Mertle took a quick inventory of their available weaponry. If Tummy struck the vanadal just then, would she have enough of an edge to pin the Iluna? Two swords under the counter, one knife in her boot. They could—
Barlo’s yellow gaze turned fully on her. It reminded her oddly of the lighthouse that had guided their ship into Amaranth’s port through the gales of the mad Winter storm.
“Whatever ye’re thinkin’, chit: don’t.”
“You’re not under arrest, miss Mergara,” Quistis said so calmly that it shocked Mertle’s inner tempest back to stillness. “And you’re not compelled to come with us. We would appreciate it, yes, but we do not mean to compel you. This isn’t Nen. You are welcome to refuse, but please do not do anything stupid.”
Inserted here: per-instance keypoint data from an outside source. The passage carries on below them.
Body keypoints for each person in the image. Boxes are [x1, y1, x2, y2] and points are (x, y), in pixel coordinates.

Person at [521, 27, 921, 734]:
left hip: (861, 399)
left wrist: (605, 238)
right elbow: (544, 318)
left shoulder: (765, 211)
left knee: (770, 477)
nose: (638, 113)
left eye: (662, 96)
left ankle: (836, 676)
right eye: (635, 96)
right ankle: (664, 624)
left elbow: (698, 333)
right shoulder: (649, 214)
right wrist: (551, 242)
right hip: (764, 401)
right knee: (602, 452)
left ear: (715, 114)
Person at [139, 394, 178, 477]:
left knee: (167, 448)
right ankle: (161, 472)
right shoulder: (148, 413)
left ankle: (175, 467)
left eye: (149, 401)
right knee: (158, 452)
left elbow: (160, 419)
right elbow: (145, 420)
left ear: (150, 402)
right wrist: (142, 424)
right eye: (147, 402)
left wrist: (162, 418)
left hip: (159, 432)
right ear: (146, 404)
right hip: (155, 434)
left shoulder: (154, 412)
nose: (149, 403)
She put a hand on Barlo’s arm and he pulled away, folding in back under his titanic cloak, all threatening presence contained once more.
“Thank you, Barlo, but that was unnecessary I believe. I apologise, smith Toh’Uhm and miss Mergara.”
Now this was how humans did things. The aelir were straightforward enough. Answer insult with poison, suspicion with torture, death with death. Humans built traps. And Tummy’s moment of panic had walked them straight into one.
They could’ve asked for Mertle to come with them from the first moment if they knew as much as they said they did. Now she couldn’t refuse, not really. Quistis had made sure of that. So polite and demurely calm. Refuse her now and make the Guard suspicious enough to drop the politeness. And that would make the Tianna mission so much harder to achieve if she couldn’t walk abroad without eyes on her.
“Whatever I can do to help, Captain Quistis,” Mertle finally said, measuring each word. “Can I have your word that you will explain to me what’s happening? Please? I don’t know what you think Sil did, but I’m worried sick for her. Please.”
She got a nod in response. “I promise I’ll tell you what I can. Now, best get a thick cloak. It’s quite cold out there.”